### Records for this exercise:
*** Block opens ***

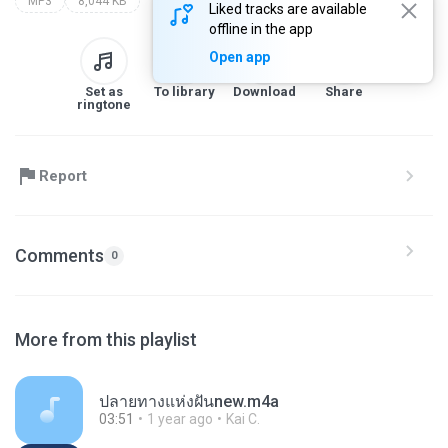
MP3
8,044 KB
Liked tracks are available
offline in the app
Open app
Set as
To library
Download
Share
ringtone
Report
Comments
0
More from this playlist
ปลายทางแห่งฝันnew.m4a
03:51
1 year ago
Kai C.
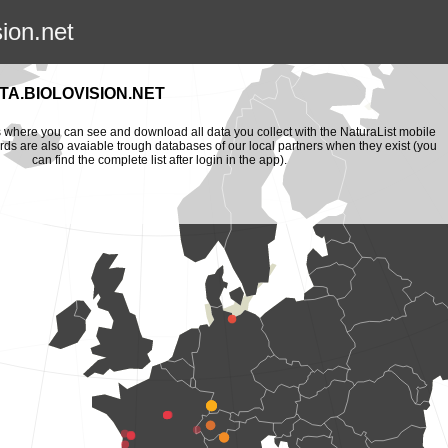
sion.net
A.BIOLOVISION.NET
is where you can see and download all data you collect with the NaturaList mobile
ords are also avaiable trough databases of our local partners when they exist (you
can find the complete list after login in the app).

*** Block closes ***

### Instruction:
Where an entry includes a picture, drop it, and print the rest of the material word for word.

### Answer section:
MP3
8,044 KB
Liked tracks are available
offline in the app
Open app
Set as
To library
Download
Share
ringtone
Report
Comments
0
More from this playlist
ปลายทางแห่งฝันnew.m4a
03:51
1 year ago
Kai C.
sion.net
A.BIOLOVISION.NET
is where you can see and download all data you collect with the NaturaList mobile
ords are also avaiable trough databases of our local partners when they exist (you
can find the complete list after login in the app).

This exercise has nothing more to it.